* **THE TASK**:
Repeat, exactly as written, the lines of the records below from the first through the line with "dies ist mir", but none past it.

*** Opening SUPPLIED RECORDS ***

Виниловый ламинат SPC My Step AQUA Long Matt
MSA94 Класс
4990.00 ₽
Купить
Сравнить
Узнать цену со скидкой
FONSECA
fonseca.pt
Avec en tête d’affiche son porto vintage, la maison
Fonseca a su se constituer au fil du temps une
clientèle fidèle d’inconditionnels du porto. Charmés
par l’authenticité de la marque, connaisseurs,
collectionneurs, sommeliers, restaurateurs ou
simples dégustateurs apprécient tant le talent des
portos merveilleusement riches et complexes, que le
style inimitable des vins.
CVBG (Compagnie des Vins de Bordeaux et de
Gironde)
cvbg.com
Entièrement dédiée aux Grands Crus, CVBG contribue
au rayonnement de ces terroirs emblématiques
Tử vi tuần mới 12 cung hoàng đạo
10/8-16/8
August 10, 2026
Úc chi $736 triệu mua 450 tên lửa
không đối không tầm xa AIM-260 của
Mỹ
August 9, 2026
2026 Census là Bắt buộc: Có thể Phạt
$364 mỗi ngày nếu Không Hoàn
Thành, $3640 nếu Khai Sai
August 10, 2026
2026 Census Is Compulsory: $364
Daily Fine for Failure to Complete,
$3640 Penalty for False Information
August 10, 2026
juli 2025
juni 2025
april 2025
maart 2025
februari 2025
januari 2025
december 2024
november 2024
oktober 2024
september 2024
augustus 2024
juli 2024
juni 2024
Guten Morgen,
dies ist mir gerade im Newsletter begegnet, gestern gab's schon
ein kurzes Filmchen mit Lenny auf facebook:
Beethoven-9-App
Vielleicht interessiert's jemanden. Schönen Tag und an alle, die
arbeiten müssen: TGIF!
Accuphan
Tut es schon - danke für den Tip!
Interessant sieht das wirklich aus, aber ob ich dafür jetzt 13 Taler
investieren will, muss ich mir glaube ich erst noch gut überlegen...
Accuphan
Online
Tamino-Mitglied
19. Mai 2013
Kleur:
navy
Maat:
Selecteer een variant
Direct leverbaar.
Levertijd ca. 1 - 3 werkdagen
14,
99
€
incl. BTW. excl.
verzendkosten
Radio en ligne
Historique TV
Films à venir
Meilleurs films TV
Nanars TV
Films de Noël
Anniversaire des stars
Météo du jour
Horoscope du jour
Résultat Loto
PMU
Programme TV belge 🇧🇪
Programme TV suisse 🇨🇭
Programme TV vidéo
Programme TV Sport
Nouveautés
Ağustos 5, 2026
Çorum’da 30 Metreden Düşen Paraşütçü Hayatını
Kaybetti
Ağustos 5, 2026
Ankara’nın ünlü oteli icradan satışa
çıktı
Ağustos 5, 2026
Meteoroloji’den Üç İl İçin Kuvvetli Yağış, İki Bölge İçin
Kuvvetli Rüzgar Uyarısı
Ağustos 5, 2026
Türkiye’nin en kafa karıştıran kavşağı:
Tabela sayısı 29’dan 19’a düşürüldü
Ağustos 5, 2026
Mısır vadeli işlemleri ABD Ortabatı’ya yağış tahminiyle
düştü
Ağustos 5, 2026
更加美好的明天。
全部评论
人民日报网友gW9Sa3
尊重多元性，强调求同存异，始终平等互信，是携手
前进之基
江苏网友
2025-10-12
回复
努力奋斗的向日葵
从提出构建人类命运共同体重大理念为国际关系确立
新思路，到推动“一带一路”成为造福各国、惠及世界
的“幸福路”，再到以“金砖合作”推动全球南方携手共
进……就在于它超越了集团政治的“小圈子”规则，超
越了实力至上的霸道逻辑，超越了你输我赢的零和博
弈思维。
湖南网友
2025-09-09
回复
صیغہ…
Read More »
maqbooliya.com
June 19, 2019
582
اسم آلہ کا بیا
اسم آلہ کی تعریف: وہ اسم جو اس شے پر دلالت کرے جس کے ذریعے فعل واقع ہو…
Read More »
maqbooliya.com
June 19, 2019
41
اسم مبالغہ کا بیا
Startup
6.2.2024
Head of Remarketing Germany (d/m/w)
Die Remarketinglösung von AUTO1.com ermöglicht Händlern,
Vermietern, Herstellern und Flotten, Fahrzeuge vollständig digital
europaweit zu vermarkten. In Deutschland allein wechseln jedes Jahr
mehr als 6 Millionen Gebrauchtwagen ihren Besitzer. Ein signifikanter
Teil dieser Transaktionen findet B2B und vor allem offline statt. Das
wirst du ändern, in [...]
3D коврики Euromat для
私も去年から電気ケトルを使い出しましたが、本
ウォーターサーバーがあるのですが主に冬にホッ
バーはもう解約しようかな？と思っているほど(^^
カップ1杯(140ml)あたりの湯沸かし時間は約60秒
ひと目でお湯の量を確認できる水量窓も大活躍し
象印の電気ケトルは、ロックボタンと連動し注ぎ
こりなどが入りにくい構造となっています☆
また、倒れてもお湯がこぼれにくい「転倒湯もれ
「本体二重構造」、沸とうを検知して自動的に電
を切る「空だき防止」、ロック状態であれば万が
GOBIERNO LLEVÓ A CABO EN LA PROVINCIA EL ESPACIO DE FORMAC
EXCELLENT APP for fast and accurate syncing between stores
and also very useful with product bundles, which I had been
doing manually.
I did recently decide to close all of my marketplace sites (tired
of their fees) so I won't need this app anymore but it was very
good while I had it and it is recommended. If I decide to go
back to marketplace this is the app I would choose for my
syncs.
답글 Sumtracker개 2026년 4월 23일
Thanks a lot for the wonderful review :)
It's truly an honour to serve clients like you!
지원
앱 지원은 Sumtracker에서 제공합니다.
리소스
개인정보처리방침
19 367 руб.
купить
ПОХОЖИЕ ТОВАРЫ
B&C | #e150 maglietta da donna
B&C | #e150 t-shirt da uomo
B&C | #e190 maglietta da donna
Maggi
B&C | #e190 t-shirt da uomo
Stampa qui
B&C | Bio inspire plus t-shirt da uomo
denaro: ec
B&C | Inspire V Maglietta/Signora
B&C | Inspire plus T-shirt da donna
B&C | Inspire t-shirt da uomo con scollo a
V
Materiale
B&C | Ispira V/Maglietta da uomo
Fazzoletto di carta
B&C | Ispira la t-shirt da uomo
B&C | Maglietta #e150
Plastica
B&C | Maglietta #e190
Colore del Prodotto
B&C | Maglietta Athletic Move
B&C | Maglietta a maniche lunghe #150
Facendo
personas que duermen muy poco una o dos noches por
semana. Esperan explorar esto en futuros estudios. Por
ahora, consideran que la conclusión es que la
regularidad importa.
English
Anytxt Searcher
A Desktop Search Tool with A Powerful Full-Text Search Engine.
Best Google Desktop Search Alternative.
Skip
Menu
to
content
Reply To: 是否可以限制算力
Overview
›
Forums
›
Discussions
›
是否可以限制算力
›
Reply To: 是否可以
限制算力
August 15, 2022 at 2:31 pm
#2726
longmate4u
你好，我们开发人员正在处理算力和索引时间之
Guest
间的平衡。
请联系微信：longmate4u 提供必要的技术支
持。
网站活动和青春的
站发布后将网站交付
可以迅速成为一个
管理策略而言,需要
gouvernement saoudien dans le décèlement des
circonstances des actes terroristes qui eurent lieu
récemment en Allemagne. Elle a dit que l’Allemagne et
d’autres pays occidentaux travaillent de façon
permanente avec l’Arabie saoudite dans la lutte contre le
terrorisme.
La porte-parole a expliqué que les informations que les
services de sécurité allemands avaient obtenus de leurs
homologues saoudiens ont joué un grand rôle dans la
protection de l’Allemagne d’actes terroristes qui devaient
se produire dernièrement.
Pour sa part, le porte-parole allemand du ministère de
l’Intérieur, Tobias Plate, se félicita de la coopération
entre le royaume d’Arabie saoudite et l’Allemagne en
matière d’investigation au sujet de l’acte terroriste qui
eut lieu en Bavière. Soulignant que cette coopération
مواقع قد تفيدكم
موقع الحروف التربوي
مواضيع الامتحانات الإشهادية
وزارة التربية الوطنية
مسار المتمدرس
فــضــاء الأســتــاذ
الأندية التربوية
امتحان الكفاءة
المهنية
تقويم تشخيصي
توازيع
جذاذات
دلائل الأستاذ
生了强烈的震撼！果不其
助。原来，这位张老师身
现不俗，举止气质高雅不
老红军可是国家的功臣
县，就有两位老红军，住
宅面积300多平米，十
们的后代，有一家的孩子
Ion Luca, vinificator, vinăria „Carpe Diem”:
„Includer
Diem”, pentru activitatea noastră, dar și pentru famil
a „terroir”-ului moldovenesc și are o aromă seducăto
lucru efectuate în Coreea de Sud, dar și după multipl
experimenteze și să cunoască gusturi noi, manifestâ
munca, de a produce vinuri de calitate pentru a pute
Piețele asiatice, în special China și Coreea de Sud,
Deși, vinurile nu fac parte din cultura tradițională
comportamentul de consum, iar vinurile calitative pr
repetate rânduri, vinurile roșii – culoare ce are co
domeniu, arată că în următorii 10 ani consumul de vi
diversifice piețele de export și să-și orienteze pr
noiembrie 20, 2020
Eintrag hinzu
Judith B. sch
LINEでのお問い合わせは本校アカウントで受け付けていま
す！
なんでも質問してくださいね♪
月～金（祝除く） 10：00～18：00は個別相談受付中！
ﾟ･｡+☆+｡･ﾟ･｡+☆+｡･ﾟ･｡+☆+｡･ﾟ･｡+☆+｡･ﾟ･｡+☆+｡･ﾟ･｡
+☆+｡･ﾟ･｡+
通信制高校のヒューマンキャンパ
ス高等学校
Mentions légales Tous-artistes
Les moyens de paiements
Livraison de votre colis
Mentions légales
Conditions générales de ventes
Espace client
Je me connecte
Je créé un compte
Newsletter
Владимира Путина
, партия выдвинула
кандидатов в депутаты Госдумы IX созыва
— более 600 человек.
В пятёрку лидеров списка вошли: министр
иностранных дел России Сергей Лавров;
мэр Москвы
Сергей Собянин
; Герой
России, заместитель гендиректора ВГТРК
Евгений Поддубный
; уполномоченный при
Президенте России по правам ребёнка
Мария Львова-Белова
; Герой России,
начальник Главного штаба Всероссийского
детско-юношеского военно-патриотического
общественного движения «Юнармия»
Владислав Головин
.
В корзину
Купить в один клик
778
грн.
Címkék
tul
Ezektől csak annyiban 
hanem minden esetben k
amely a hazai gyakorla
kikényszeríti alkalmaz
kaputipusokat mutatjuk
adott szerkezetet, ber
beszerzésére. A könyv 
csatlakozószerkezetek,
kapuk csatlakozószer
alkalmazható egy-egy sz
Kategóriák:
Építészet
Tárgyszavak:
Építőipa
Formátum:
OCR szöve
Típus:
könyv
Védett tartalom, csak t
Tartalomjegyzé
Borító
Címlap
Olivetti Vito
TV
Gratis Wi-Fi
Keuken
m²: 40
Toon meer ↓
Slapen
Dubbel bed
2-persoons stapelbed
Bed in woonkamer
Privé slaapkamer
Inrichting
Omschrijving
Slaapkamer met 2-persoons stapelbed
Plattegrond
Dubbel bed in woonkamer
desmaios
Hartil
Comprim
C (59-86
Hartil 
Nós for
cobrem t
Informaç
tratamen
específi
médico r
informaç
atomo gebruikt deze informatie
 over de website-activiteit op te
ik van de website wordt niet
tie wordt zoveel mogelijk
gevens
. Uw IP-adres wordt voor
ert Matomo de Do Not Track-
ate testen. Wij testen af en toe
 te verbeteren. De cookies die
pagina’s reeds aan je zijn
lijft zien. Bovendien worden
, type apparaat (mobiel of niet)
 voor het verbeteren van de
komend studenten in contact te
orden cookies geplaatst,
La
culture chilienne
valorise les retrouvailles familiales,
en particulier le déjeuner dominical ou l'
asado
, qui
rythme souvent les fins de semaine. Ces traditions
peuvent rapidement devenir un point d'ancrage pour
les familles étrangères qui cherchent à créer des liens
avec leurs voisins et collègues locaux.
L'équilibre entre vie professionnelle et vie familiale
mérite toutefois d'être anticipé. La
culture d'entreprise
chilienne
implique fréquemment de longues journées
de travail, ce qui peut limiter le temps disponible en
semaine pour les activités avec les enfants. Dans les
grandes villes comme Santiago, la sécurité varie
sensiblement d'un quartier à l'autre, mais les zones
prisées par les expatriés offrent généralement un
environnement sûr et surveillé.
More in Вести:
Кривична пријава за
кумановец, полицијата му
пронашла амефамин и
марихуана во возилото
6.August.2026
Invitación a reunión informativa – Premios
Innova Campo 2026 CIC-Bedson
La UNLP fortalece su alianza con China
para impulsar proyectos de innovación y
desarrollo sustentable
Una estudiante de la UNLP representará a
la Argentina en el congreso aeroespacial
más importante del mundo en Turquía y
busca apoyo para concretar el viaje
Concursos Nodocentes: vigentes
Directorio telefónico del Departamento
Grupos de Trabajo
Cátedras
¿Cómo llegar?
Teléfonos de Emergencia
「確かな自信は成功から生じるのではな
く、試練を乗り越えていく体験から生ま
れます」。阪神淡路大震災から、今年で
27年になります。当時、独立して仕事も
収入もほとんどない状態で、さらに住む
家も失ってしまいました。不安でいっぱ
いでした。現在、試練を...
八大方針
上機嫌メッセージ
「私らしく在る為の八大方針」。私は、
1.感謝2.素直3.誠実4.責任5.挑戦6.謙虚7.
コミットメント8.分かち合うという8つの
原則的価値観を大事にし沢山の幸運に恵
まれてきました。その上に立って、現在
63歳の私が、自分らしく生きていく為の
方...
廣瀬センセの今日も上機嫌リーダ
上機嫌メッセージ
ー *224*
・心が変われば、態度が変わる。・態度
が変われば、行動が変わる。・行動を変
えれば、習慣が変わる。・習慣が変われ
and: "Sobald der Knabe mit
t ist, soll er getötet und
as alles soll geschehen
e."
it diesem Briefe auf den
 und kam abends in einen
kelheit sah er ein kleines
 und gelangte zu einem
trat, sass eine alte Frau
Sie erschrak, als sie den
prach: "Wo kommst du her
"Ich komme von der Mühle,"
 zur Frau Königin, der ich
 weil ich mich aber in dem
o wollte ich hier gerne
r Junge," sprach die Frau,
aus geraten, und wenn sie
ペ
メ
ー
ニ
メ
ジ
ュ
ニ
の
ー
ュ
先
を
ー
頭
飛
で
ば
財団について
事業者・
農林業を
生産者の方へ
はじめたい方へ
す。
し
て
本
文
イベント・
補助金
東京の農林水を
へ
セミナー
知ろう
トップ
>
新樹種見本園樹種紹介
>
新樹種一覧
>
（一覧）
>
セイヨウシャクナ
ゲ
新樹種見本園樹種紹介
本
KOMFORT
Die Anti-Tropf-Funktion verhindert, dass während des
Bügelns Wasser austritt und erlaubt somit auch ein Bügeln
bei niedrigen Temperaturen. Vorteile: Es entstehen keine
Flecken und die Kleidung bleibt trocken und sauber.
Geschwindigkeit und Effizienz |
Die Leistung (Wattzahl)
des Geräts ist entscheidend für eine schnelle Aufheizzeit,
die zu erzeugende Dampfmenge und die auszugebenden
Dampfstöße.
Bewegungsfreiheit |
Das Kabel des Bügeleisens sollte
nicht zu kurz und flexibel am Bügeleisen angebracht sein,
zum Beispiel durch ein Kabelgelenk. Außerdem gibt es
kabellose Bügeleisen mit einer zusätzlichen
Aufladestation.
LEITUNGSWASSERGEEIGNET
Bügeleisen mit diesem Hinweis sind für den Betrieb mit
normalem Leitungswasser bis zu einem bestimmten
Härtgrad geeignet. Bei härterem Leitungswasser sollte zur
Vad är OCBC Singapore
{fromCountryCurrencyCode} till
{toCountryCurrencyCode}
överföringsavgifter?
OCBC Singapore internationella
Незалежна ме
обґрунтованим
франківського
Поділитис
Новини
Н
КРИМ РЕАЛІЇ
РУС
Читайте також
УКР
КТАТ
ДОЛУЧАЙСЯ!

*** Closing SUPPLIED RECORDS ***

* **WORKED SOLUTION**:
Виниловый ламинат SPC My Step AQUA Long Matt
MSA94 Класс
4990.00 ₽
Купить
Сравнить
Узнать цену со скидкой
FONSECA
fonseca.pt
Avec en tête d’affiche son porto vintage, la maison
Fonseca a su se constituer au fil du temps une
clientèle fidèle d’inconditionnels du porto. Charmés
par l’authenticité de la marque, connaisseurs,
collectionneurs, sommeliers, restaurateurs ou
simples dégustateurs apprécient tant le talent des
portos merveilleusement riches et complexes, que le
style inimitable des vins.
CVBG (Compagnie des Vins de Bordeaux et de
Gironde)
cvbg.com
Entièrement dédiée aux Grands Crus, CVBG contribue
au rayonnement de ces terroirs emblématiques
Tử vi tuần mới 12 cung hoàng đạo
10/8-16/8
August 10, 2026
Úc chi $736 triệu mua 450 tên lửa
không đối không tầm xa AIM-260 của
Mỹ
August 9, 2026
2026 Census là Bắt buộc: Có thể Phạt
$364 mỗi ngày nếu Không Hoàn
Thành, $3640 nếu Khai Sai
August 10, 2026
2026 Census Is Compulsory: $364
Daily Fine for Failure to Complete,
$3640 Penalty for False Information
August 10, 2026
juli 2025
juni 2025
april 2025
maart 2025
februari 2025
januari 2025
december 2024
november 2024
oktober 2024
september 2024
augustus 2024
juli 2024
juni 2024
Guten Morgen,
dies ist mir gerade im Newsletter begegnet, gestern gab's schon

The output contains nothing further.